The passages depicting his final years are tremendously touching. He began to seek treatment when it was already probably too late and continued to tour, even though his fans noted with concern his weight loss and increasingly frail appearance. Finally, he went to a clinic in Switzerland, where the snow-covered mountains provided an alien landscape against which his death approached. The documentary features interviews with some of those who treated him and developed great affection; he had become in a sense a secular saint. He flew to warmer weather in Miami, where he died on May 11, 1981.
This film has no great revelations and will start no scandals — if indeed there are any. It's a careful and respectful record of an important life, lived by a free spirit, whose "One Love" seems to be known in every land.
~Downstairs at the Savoy~
Headhunters
Coming Soon
Rated R; 101 minutes
In Norwegian w/subtitles
James Verniere, Boston Herald (excerpted)
Meet Norwegian Roger Brown (ginger-haired, elf-sized Aksel Hennie). In spite of his small stature, Roger is married to aptly named, Valkyrie--sized knockout Diana (Synnove Macody Lund), an art dealer who looks like a model. They live together in a posh midcentury--modern glass house. Roger is the best corporate headhunter in the country. Roger is also a high-tech art thief with a colorful crony named Ove (Eivind Sander) who works for a security company and gladly helps Roger shut down home alarms for a percentage of the take.
Director Morten Tyldum works with easy economy, introducing the characters and the film’s memorable villain Clas Greve (Nikolaj Coster-Waldau, Game of Thrones) a Dutchman, former member of an elite army kill squad, and former CEO of another high-tech company.
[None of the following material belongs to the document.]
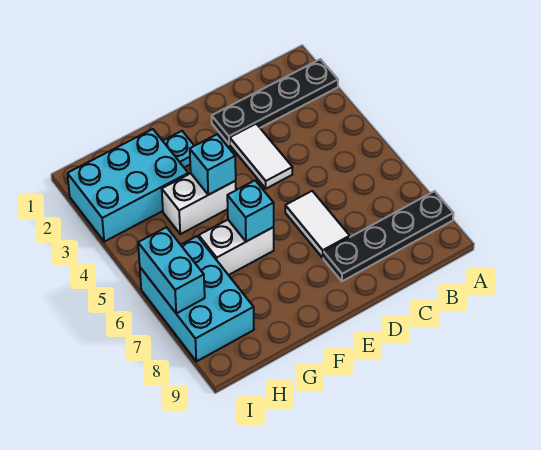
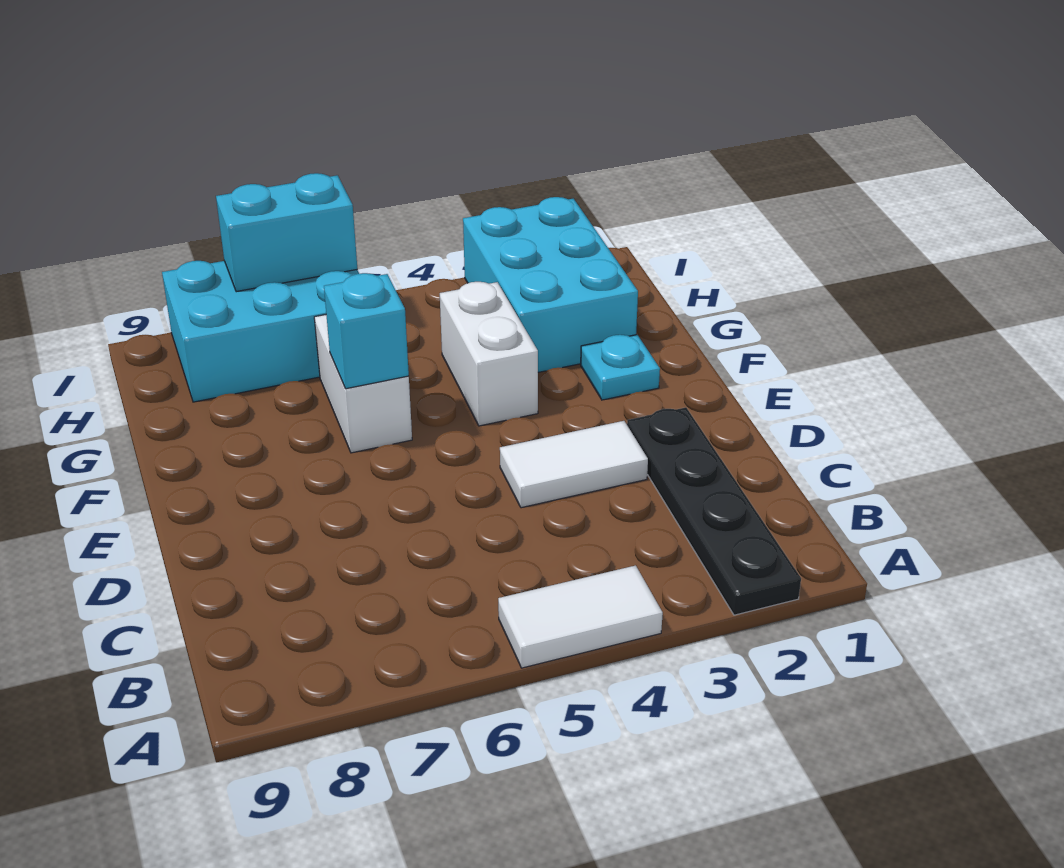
black plate A8:D8 level 1 -> none
white tile D6:D7 level 1 -> white tile A4:A5 level 1
cyan brick F4 level 2 -> none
When Roger meets Clas at Diana’s new gallery, the sparks fly between Diana and Clas and Clas and Roger, especially when Roger learns that the priceless Peter Paul Rubens painting “The Calydonian Boar Hunt” hangs in the Oslo flat of Clas’ late mother.
This tangled tale will further feature poison, a pair of hick twin cops, a tractor upon which a pit bull is impaled, high-tech hair gel, a Manchurian Candidate reference and an excess of blood and excrement. Roger experiences symbolic death and rebirth and a reversion to infancy, while a lot of other characters experience just plain old death. Everything from the chic interiors to shabby ones and breathtaking outdoor settings is beautifully shot by John Andreas Andersen. This is one funny, gory, high-class crime thriller. Based on the 2008 novel by acclaimed Norwegian sensation Jo Nesbo, Headhunters is a total Euro-neo-noir blast.
(Headhunters contains nudity, extreme violence and sexually suggestive scenes.)